Segment Start: Information

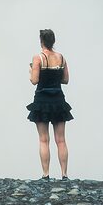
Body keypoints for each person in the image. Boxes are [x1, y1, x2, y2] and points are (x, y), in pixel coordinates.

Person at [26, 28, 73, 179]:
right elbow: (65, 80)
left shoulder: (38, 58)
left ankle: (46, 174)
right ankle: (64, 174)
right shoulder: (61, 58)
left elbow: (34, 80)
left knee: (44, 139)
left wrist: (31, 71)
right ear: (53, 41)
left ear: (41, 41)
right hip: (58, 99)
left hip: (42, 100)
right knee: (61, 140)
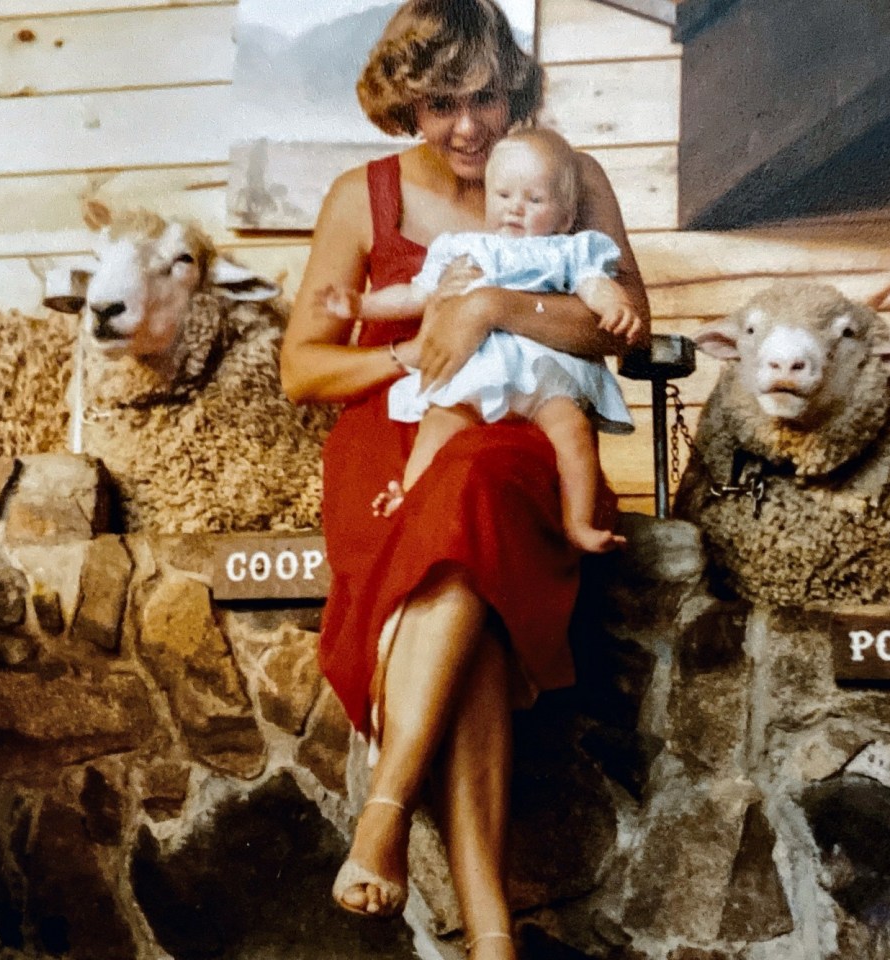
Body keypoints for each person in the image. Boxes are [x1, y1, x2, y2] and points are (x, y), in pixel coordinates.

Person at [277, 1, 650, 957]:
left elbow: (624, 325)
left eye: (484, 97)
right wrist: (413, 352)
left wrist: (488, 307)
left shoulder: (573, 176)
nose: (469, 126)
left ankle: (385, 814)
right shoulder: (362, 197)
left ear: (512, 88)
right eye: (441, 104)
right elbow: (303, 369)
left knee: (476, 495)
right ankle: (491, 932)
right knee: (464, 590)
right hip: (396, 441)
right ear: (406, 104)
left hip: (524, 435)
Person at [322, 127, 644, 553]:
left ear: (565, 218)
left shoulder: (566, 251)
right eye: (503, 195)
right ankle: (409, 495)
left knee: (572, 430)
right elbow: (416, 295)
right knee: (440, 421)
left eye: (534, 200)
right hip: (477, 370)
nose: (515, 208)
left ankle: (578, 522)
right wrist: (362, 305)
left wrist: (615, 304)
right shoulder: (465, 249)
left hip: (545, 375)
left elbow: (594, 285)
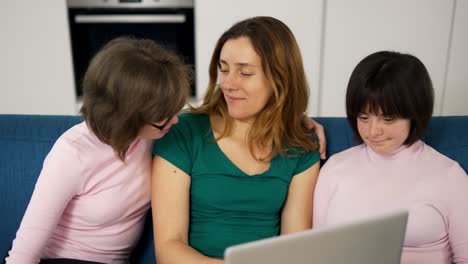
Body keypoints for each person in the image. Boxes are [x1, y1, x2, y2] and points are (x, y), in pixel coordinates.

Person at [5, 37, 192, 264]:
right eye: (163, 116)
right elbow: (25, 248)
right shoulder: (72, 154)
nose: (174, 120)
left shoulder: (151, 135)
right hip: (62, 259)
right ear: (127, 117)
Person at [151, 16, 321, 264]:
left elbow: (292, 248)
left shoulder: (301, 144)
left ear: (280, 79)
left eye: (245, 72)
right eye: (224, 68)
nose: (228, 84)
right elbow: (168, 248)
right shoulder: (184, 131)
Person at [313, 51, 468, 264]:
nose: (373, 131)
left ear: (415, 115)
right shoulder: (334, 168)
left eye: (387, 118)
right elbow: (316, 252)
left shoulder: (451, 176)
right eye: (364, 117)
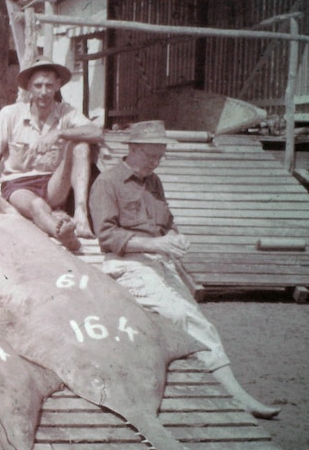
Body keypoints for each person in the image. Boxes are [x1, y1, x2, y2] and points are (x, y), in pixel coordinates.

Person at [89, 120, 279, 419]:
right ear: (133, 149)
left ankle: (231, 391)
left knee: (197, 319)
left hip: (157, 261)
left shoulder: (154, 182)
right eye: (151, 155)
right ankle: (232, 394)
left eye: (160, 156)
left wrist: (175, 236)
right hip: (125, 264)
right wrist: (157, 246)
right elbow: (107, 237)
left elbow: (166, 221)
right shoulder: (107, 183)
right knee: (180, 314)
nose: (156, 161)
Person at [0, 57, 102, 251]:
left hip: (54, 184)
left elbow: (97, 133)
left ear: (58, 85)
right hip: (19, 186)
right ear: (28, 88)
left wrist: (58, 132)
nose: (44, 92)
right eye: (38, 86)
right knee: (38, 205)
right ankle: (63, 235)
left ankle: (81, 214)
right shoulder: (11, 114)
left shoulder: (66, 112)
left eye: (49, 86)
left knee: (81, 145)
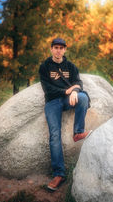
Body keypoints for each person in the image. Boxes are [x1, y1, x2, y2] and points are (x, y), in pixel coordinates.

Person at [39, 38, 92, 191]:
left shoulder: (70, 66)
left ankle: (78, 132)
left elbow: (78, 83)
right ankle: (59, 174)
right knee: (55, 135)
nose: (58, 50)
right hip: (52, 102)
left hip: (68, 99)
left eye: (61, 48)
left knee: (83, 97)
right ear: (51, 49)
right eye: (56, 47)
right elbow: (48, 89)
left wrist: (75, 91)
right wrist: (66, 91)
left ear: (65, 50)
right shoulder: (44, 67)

Segment End: Information

For this exercise, output exactly the lines above from the line with "left ear: (565, 218)" to the line with "left hip: (545, 375)", counting both, and leave out the rest.

» **Output for this task**:
left ear: (565, 218)
left shoulder: (566, 251)
right eye: (503, 195)
right ankle: (409, 495)
left knee: (572, 430)
right elbow: (416, 295)
right knee: (440, 421)
left eye: (534, 200)
right hip: (477, 370)
nose: (515, 208)
left ankle: (578, 522)
right wrist: (362, 305)
left wrist: (615, 304)
right shoulder: (465, 249)
left hip: (545, 375)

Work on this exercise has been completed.